# General > Technical Support >  wifi

## Mr P Cannop

how can i fix my wifi signel ?? as i keep losing my signel ??

----------


## susie

Did you get your wifi sorted?

I have trouble with my signal sometimes and I do all sorts to make it settle down. One thing that works fairly well is to switch of the router thingy and give it a rest for a few minutes, my one seems quite warm sometimes ( maybe going through a midlife crisis ).

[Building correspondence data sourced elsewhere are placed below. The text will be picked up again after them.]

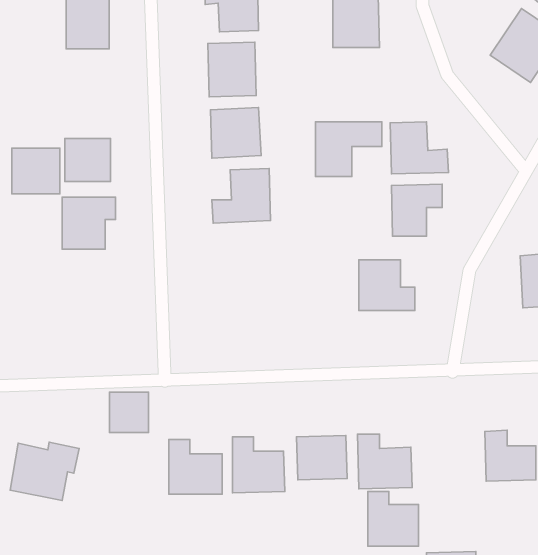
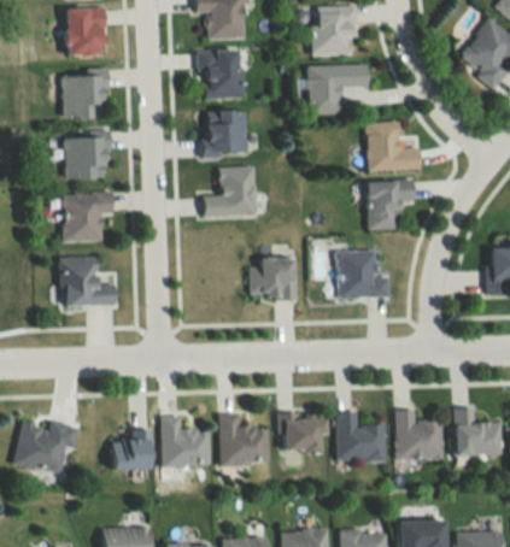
building: [316,122,382,177] -> [307,64,369,114]
building: [12,148,60,194] -> [63,75,107,117]
building: none -> [60,255,117,305]
building: none -> [251,255,295,298]
building: [109,392,148,432] -> [113,431,150,469]
building: [368,492,419,546] -> [397,408,444,459]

I'd be interested to know how you got on though.

Cheerio.

----------


## kosacid

it might be because you have multiple devices, it some times gets a bit confused and starts dropping and messing about so you can assign fixed ip`s to fix it
go into network and sharing center the click on change adapter settings select the adapter you use to connect to the internet, click on Property's look down the list for internet Protocol Version 4 (TCP/IPv4) click on that now to assign a ip its relay simple
say you rougher ip is 192.168.0.1 enable use the following ip address
IP Address = 192.168.0.2 <------ this is your fixed ip each device get a number at the end so the next device will be 192.168.0.3
Subnet Mask = 255.255.255.0
Default Gateway 192.168.0.1 this is you rougher`s ip

now enable Use the following DNS server address
Preferred DNS server = 192.168.0.1 
then ok it  do it to ever device you have increasing the fixed ip by 1
now every time the signal drops it only takes a sec to reconnect no waiting for it to assign a ip

----------


## susie

Thanks kosacid. I followed your jolly good instructions and am confident things will be better from now on. Cheers.

----------